Rewrite the material below, putting "initial" wherever "first" appears and leaving everything else unchanged.

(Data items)
* * * * * * *

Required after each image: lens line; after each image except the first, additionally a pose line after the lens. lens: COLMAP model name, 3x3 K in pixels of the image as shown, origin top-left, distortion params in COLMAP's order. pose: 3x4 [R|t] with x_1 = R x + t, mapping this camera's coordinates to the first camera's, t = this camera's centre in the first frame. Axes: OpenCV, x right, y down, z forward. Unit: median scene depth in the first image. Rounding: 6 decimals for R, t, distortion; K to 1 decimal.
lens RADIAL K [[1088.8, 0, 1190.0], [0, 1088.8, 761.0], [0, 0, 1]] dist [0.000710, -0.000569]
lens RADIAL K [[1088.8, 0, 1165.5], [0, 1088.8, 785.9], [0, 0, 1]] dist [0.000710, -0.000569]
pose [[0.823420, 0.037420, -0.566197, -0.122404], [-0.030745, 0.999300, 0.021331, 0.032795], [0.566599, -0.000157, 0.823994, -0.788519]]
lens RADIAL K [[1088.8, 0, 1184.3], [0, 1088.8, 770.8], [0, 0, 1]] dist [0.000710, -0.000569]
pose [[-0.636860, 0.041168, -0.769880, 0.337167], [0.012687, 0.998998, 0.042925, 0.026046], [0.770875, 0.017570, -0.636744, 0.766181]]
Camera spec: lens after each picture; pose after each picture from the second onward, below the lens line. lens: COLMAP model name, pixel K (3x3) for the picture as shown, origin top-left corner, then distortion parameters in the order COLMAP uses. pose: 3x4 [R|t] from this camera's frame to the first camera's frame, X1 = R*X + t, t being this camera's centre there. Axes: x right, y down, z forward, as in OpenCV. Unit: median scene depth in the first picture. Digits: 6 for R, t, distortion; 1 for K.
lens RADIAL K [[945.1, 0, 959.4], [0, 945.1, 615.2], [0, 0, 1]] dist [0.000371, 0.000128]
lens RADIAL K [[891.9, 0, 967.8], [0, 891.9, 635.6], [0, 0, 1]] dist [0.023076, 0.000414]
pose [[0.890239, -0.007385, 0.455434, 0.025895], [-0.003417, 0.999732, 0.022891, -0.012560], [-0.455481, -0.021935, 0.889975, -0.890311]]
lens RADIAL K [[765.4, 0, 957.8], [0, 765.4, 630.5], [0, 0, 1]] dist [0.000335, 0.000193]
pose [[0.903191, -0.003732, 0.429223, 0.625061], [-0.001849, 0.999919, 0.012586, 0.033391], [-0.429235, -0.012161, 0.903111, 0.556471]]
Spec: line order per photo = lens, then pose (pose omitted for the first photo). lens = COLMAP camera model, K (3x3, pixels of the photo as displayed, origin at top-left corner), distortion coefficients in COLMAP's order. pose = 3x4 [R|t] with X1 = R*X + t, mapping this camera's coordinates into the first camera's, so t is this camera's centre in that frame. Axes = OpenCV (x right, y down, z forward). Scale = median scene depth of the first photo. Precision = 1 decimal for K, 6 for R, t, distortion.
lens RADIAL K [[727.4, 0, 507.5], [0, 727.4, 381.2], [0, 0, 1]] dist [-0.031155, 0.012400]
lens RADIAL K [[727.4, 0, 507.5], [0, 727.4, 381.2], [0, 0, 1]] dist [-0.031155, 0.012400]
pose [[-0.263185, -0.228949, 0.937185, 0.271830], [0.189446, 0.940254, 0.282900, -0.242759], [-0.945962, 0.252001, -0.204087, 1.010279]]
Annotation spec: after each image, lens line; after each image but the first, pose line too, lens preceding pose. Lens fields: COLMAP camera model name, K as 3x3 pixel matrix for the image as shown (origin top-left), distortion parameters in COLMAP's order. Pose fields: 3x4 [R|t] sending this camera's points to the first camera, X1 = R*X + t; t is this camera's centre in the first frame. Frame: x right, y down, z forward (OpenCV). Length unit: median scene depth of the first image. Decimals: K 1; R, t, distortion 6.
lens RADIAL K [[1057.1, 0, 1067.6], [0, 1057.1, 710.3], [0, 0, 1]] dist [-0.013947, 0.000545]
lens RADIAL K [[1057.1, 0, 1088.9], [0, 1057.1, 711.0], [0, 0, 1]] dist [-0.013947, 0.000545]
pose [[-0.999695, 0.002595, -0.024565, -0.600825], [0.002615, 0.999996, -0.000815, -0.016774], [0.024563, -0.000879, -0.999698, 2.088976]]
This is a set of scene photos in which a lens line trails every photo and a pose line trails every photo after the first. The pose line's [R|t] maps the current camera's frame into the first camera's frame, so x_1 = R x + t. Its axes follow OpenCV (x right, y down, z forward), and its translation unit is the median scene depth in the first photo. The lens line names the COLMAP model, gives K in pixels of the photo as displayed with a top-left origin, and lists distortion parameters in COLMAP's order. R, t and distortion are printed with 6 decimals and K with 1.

* * * * * * *

Result of the task:
Required after each image: lens line; after each image except the initial, additionally a pose line after the lens. lens: COLMAP model name, 3x3 K in pixels of the image as shown, origin top-left, distortion params in COLMAP's order. pose: 3x4 [R|t] with x_1 = R x + t, mapping this camera's coordinates to the initial camera's, t = this camera's centre in the initial frame. Axes: OpenCV, x right, y down, z forward. Unit: median scene depth in the initial image. Rounding: 6 decimals for R, t, distortion; K to 1 decimal.
lens RADIAL K [[1088.8, 0, 1190.0], [0, 1088.8, 761.0], [0, 0, 1]] dist [0.000710, -0.000569]
lens RADIAL K [[1088.8, 0, 1165.5], [0, 1088.8, 785.9], [0, 0, 1]] dist [0.000710, -0.000569]
pose [[0.823420, 0.037420, -0.566197, -0.122404], [-0.030745, 0.999300, 0.021331, 0.032795], [0.566599, -0.000157, 0.823994, -0.788519]]
lens RADIAL K [[1088.8, 0, 1184.3], [0, 1088.8, 770.8], [0, 0, 1]] dist [0.000710, -0.000569]
pose [[-0.636860, 0.041168, -0.769880, 0.337167], [0.012687, 0.998998, 0.042925, 0.026046], [0.770875, 0.017570, -0.636744, 0.766181]]
Camera spec: lens after each picture; pose after each picture from the second onward, below the lens line. lens: COLMAP model name, pixel K (3x3) for the picture as shown, origin top-left corner, then distortion parameters in the order COLMAP uses. pose: 3x4 [R|t] from this camera's frame to the initial camera's frame, X1 = R*X + t, t being this camera's centre there. Axes: x right, y down, z forward, as in OpenCV. Unit: median scene depth in the initial picture. Digits: 6 for R, t, distortion; 1 for K.
lens RADIAL K [[945.1, 0, 959.4], [0, 945.1, 615.2], [0, 0, 1]] dist [0.000371, 0.000128]
lens RADIAL K [[891.9, 0, 967.8], [0, 891.9, 635.6], [0, 0, 1]] dist [0.023076, 0.000414]
pose [[0.890239, -0.007385, 0.455434, 0.025895], [-0.003417, 0.999732, 0.022891, -0.012560], [-0.455481, -0.021935, 0.889975, -0.890311]]
lens RADIAL K [[765.4, 0, 957.8], [0, 765.4, 630.5], [0, 0, 1]] dist [0.000335, 0.000193]
pose [[0.903191, -0.003732, 0.429223, 0.625061], [-0.001849, 0.999919, 0.012586, 0.033391], [-0.429235, -0.012161, 0.903111, 0.556471]]
Spec: line order per photo = lens, then pose (pose omitted for the initial photo). lens = COLMAP camera model, K (3x3, pixels of the photo as displayed, origin at top-left corner), distortion coefficients in COLMAP's order. pose = 3x4 [R|t] with X1 = R*X + t, mapping this camera's coordinates into the initial camera's, so t is this camera's centre in that frame. Axes = OpenCV (x right, y down, z forward). Scale = median scene depth of the initial photo. Precision = 1 decimal for K, 6 for R, t, distortion.
lens RADIAL K [[727.4, 0, 507.5], [0, 727.4, 381.2], [0, 0, 1]] dist [-0.031155, 0.012400]
lens RADIAL K [[727.4, 0, 507.5], [0, 727.4, 381.2], [0, 0, 1]] dist [-0.031155, 0.012400]
pose [[-0.263185, -0.228949, 0.937185, 0.271830], [0.189446, 0.940254, 0.282900, -0.242759], [-0.945962, 0.252001, -0.204087, 1.010279]]
Annotation spec: after each image, lens line; after each image but the initial, pose line too, lens preceding pose. Lens fields: COLMAP camera model name, K as 3x3 pixel matrix for the image as shown (origin top-left), distortion parameters in COLMAP's order. Pose fields: 3x4 [R|t] sending this camera's points to the initial camera, X1 = R*X + t; t is this camera's centre in the initial frame. Frame: x right, y down, z forward (OpenCV). Length unit: median scene depth of the initial image. Decimals: K 1; R, t, distortion 6.
lens RADIAL K [[1057.1, 0, 1067.6], [0, 1057.1, 710.3], [0, 0, 1]] dist [-0.013947, 0.000545]
lens RADIAL K [[1057.1, 0, 1088.9], [0, 1057.1, 711.0], [0, 0, 1]] dist [-0.013947, 0.000545]
pose [[-0.999695, 0.002595, -0.024565, -0.600825], [0.002615, 0.999996, -0.000815, -0.016774], [0.024563, -0.000879, -0.999698, 2.088976]]
This is a set of scene photos in which a lens line trails every photo and a pose line trails every photo after the initial. The pose line's [R|t] maps the current camera's frame into the initial camera's frame, so x_1 = R x + t. Its axes follow OpenCV (x right, y down, z forward), and its translation unit is the median scene depth in the initial photo. The lens line names the COLMAP model, gives K in pixels of the photo as displayed with a top-left origin, and lists distortion parameters in COLMAP's order. R, t and distortion are printed with 6 decimals and K with 1.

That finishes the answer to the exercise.